Work to complete —
The answer should reproduce every entry exactly and contain no images.

Given information —
* * * *

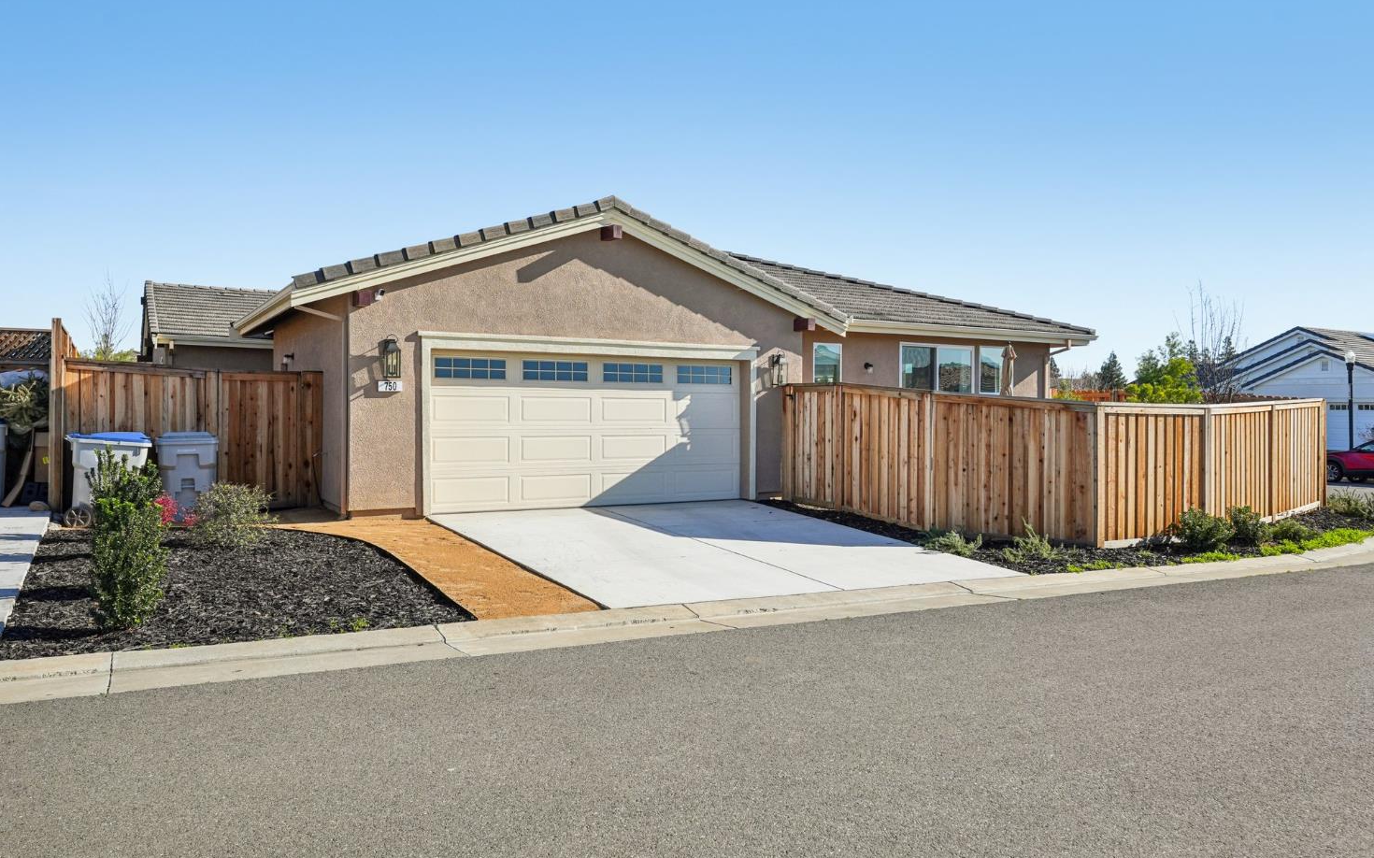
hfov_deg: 70.4
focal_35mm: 26
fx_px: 973
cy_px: 431
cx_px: 699
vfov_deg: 47.6
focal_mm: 25
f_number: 8
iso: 400
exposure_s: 1/1600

* * * *

The completed task —
hfov_deg: 70.4
focal_35mm: 26
fx_px: 973
cy_px: 431
cx_px: 699
vfov_deg: 47.6
focal_mm: 25
f_number: 8
iso: 400
exposure_s: 1/1600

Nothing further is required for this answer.